=== Recorded data ===

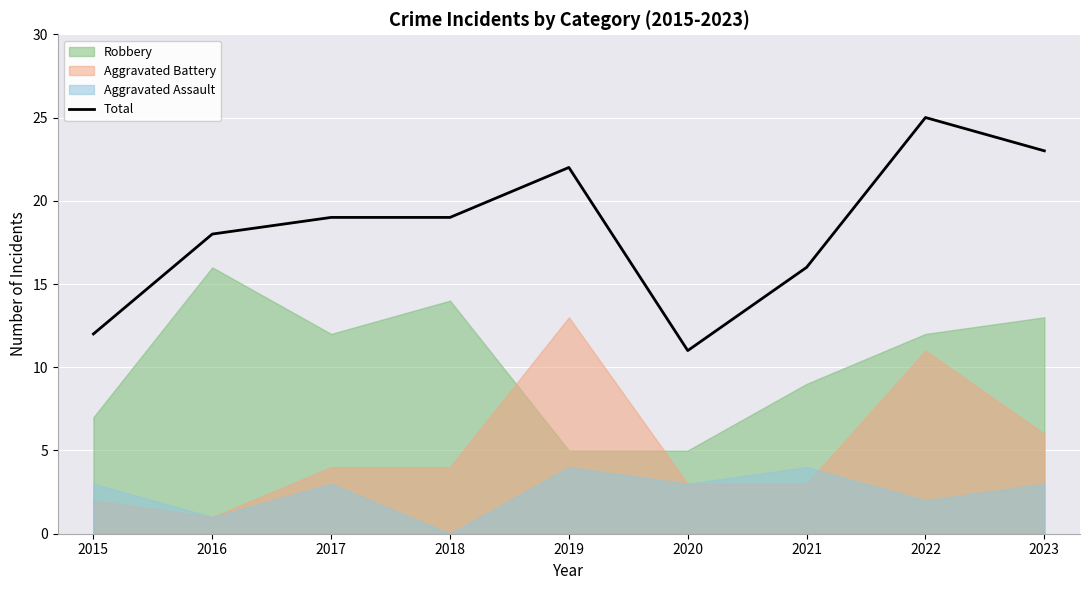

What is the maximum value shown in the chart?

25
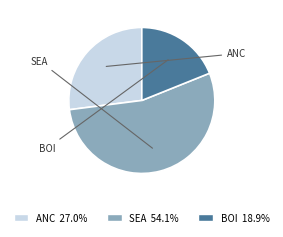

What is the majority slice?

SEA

===
=== Recorded data ===

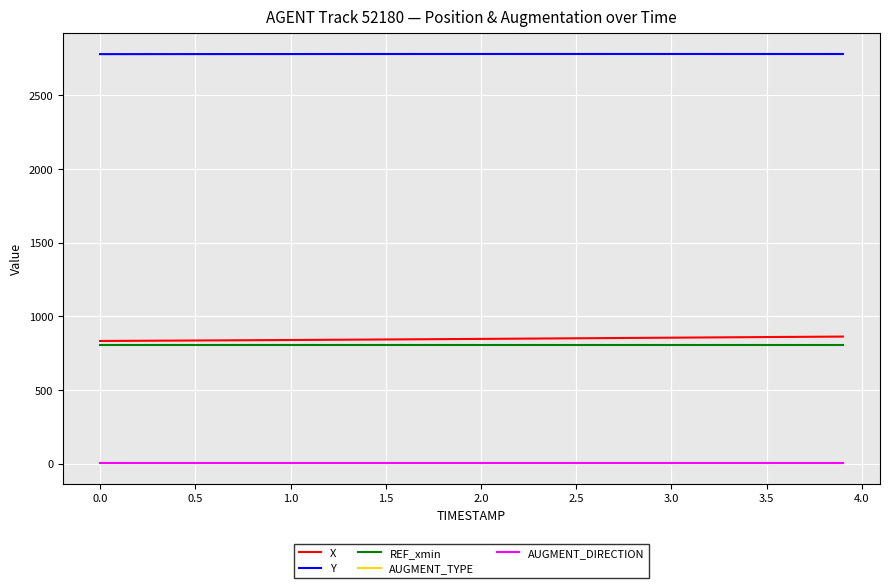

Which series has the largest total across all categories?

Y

===

■ **Request**: Report each line in the listing that contains the string "What".

■ **Written reply**:
What is the maximum value shown in the chart?
What is the majority slice?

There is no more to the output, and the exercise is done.